_TASK DESCRIPTION_: Begin at the top of the following data. Copy each line exactly until you have copied the line containing "Handling of Sigint |".

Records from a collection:
+ + +
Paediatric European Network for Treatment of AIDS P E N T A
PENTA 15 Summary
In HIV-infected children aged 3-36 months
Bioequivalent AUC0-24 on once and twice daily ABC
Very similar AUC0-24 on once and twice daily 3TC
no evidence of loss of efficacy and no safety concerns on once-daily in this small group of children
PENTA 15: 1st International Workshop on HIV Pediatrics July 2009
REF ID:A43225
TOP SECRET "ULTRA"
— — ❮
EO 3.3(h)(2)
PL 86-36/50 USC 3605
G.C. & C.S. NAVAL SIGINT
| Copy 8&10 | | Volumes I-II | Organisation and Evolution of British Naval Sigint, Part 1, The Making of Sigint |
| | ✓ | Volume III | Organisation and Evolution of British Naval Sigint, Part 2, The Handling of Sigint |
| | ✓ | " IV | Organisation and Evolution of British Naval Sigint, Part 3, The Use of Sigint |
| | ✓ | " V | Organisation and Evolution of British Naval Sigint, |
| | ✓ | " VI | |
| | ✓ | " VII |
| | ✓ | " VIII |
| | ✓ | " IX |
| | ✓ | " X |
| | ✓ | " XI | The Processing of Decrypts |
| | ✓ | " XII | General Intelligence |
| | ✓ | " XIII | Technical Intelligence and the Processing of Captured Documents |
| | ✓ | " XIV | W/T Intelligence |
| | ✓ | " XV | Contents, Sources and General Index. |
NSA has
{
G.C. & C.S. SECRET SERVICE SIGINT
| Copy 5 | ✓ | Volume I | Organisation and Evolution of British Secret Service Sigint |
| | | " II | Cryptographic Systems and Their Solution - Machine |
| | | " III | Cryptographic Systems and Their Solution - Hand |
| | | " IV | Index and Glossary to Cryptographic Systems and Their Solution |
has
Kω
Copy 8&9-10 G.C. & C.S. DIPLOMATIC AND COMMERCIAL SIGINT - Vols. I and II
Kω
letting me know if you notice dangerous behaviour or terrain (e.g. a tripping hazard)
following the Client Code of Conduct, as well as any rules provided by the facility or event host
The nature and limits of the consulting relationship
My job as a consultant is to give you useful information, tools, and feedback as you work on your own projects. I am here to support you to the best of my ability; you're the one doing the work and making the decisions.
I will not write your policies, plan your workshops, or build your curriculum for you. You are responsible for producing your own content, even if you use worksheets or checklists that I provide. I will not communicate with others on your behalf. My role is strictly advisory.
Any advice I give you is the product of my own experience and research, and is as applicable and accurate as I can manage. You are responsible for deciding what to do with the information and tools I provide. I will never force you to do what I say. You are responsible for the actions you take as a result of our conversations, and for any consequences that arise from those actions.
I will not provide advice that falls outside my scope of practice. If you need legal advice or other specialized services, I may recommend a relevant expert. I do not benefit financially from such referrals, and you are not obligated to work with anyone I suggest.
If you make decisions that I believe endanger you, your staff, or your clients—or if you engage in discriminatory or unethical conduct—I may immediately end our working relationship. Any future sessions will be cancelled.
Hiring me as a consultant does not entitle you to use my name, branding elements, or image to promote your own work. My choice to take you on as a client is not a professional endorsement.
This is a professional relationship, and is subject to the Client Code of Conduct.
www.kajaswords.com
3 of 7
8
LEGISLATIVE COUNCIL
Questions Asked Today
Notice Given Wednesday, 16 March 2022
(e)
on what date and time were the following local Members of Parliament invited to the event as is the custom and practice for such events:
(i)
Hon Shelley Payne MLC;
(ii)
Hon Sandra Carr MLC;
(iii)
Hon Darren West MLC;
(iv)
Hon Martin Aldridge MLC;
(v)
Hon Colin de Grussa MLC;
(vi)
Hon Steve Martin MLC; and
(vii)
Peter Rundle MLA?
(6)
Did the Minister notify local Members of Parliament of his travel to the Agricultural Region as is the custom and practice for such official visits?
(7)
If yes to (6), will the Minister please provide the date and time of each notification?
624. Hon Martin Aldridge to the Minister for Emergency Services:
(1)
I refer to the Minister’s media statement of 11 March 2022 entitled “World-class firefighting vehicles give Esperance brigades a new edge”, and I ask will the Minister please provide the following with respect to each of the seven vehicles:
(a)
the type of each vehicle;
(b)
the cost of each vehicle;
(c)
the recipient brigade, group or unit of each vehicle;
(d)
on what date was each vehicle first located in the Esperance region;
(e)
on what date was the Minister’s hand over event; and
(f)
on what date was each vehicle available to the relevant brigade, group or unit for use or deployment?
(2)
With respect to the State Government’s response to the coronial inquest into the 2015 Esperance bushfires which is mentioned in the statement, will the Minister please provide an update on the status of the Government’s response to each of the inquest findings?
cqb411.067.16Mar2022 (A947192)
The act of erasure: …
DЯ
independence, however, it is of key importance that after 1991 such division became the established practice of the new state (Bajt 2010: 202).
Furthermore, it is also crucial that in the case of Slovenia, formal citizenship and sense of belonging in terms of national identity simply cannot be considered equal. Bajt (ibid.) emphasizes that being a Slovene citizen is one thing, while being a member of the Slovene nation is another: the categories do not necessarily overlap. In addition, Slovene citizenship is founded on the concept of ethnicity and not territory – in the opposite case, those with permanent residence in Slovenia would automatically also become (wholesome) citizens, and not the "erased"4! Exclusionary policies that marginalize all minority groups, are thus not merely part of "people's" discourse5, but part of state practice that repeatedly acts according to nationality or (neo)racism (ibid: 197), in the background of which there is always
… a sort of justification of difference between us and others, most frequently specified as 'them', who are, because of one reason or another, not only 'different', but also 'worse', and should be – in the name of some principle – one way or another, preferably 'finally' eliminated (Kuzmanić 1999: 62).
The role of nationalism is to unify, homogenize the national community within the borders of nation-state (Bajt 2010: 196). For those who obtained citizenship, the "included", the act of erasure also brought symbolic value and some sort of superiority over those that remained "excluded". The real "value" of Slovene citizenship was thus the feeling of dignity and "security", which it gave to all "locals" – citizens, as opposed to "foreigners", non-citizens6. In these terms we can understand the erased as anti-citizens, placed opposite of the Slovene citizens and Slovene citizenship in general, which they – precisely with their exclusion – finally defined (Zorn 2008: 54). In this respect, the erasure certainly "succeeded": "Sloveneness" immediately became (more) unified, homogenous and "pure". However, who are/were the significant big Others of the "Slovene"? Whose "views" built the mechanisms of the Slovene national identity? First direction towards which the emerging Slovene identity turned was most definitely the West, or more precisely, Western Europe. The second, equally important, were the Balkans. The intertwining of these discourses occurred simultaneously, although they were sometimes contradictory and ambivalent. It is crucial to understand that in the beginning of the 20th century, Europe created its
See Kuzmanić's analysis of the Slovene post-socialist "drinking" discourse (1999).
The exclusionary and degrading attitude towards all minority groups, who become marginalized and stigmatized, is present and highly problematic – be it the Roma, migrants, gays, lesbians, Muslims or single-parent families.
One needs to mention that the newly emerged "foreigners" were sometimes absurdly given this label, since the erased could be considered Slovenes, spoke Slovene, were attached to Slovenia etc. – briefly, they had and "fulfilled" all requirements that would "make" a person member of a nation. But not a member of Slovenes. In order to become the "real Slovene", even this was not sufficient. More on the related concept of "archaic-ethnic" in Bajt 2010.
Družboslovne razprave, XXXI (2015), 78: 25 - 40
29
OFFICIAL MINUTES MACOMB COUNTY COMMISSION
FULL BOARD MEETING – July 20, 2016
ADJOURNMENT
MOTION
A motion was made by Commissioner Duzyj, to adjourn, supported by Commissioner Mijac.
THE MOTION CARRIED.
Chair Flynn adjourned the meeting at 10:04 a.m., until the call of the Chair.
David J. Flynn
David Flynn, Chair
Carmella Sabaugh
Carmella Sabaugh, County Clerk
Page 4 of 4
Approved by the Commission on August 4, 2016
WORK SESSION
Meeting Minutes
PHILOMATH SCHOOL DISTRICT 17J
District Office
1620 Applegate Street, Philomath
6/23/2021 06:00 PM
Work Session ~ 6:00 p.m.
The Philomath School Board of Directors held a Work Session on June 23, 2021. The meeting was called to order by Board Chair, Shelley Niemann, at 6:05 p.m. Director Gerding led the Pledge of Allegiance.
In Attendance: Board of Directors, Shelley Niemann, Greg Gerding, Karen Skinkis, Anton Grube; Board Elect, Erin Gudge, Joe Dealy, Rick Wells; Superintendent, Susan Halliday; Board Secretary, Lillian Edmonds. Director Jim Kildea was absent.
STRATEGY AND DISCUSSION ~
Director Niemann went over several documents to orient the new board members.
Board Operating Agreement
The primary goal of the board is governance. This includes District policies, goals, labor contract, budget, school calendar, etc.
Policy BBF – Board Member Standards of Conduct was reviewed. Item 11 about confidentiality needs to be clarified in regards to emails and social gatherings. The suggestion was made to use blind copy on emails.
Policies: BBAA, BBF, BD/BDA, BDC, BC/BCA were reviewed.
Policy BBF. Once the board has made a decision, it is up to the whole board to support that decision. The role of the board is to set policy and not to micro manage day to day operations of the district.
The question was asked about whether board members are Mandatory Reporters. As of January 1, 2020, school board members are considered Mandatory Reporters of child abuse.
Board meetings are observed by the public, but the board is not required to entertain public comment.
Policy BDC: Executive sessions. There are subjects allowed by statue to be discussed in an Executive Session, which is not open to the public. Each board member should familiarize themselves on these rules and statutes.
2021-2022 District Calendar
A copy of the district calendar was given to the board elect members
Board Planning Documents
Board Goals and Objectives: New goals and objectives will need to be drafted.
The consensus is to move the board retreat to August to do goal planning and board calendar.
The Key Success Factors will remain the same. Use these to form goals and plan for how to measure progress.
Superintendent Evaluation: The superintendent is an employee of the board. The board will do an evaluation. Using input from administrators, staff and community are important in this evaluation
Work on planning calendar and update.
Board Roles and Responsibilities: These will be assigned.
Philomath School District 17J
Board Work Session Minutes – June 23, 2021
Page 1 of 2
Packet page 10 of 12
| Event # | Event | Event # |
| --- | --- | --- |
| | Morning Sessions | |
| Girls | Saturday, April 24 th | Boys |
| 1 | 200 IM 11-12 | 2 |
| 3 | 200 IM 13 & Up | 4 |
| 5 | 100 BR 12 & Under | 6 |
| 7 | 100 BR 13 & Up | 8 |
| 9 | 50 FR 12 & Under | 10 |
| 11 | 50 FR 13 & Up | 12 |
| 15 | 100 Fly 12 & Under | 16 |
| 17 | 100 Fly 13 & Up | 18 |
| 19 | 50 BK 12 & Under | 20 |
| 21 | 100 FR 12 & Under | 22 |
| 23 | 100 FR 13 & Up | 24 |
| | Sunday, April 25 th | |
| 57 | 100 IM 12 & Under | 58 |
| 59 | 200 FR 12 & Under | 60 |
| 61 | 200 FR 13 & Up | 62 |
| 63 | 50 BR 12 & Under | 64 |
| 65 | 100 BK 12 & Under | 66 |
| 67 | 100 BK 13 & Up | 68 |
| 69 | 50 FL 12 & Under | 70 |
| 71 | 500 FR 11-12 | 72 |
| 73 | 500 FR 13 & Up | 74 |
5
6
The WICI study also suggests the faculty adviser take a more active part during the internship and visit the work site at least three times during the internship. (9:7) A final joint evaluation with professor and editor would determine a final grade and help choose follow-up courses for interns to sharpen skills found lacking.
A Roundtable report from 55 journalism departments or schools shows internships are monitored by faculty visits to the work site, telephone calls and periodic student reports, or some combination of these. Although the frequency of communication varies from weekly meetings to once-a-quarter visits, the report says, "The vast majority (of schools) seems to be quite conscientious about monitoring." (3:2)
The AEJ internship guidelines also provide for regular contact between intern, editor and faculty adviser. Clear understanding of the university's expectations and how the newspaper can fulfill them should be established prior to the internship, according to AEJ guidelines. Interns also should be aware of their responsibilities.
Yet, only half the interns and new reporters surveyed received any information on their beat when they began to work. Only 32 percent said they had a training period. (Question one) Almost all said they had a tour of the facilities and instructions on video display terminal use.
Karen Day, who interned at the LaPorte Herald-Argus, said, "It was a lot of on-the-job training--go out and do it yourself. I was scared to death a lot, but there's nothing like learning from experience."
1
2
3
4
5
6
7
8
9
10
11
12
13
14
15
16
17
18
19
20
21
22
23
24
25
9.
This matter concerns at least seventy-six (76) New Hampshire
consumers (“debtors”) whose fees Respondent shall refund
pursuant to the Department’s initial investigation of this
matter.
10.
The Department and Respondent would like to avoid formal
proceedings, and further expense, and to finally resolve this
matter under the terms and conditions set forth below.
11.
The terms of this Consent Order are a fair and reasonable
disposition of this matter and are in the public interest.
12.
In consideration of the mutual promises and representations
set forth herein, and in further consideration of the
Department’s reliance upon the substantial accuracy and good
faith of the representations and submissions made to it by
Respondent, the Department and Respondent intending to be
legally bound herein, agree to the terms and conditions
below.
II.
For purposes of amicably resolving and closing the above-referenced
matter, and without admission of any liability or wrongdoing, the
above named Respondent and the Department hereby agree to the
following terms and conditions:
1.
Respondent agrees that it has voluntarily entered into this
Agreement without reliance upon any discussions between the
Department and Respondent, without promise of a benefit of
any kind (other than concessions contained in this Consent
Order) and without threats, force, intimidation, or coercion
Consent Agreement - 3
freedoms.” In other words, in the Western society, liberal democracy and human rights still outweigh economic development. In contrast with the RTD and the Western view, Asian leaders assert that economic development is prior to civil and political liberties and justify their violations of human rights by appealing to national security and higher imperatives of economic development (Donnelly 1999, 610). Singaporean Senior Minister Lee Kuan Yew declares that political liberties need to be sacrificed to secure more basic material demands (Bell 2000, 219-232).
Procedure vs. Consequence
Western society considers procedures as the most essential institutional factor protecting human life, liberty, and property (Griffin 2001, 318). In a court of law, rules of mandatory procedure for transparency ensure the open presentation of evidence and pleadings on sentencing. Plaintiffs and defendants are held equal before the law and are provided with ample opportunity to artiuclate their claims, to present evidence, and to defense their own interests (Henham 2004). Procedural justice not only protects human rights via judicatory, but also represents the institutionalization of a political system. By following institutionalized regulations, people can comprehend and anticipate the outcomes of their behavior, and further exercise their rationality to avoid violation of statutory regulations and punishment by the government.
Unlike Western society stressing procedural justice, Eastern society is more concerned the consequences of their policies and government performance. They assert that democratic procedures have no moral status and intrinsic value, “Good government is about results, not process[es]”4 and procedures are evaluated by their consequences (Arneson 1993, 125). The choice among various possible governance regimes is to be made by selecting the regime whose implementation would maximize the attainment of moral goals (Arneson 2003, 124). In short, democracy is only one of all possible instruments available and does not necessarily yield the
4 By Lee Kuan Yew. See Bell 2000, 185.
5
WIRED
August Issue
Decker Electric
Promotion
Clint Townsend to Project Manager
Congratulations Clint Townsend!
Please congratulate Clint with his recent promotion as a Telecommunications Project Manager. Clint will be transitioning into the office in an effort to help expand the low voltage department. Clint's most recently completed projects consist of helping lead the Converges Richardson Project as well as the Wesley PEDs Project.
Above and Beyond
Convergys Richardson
+ + +
_ANSWER TO THE EXERCISE_:
Paediatric European Network for Treatment of AIDS P E N T A
PENTA 15 Summary
In HIV-infected children aged 3-36 months
Bioequivalent AUC0-24 on once and twice daily ABC
Very similar AUC0-24 on once and twice daily 3TC
no evidence of loss of efficacy and no safety concerns on once-daily in this small group of children
PENTA 15: 1st International Workshop on HIV Pediatrics July 2009
REF ID:A43225
TOP SECRET "ULTRA"
— — ❮
EO 3.3(h)(2)
PL 86-36/50 USC 3605
G.C. & C.S. NAVAL SIGINT
| Copy 8&10 | | Volumes I-II | Organisation and Evolution of British Naval Sigint, Part 1, The Making of Sigint |
| | ✓ | Volume III | Organisation and Evolution of British Naval Sigint, Part 2, The Handling of Sigint |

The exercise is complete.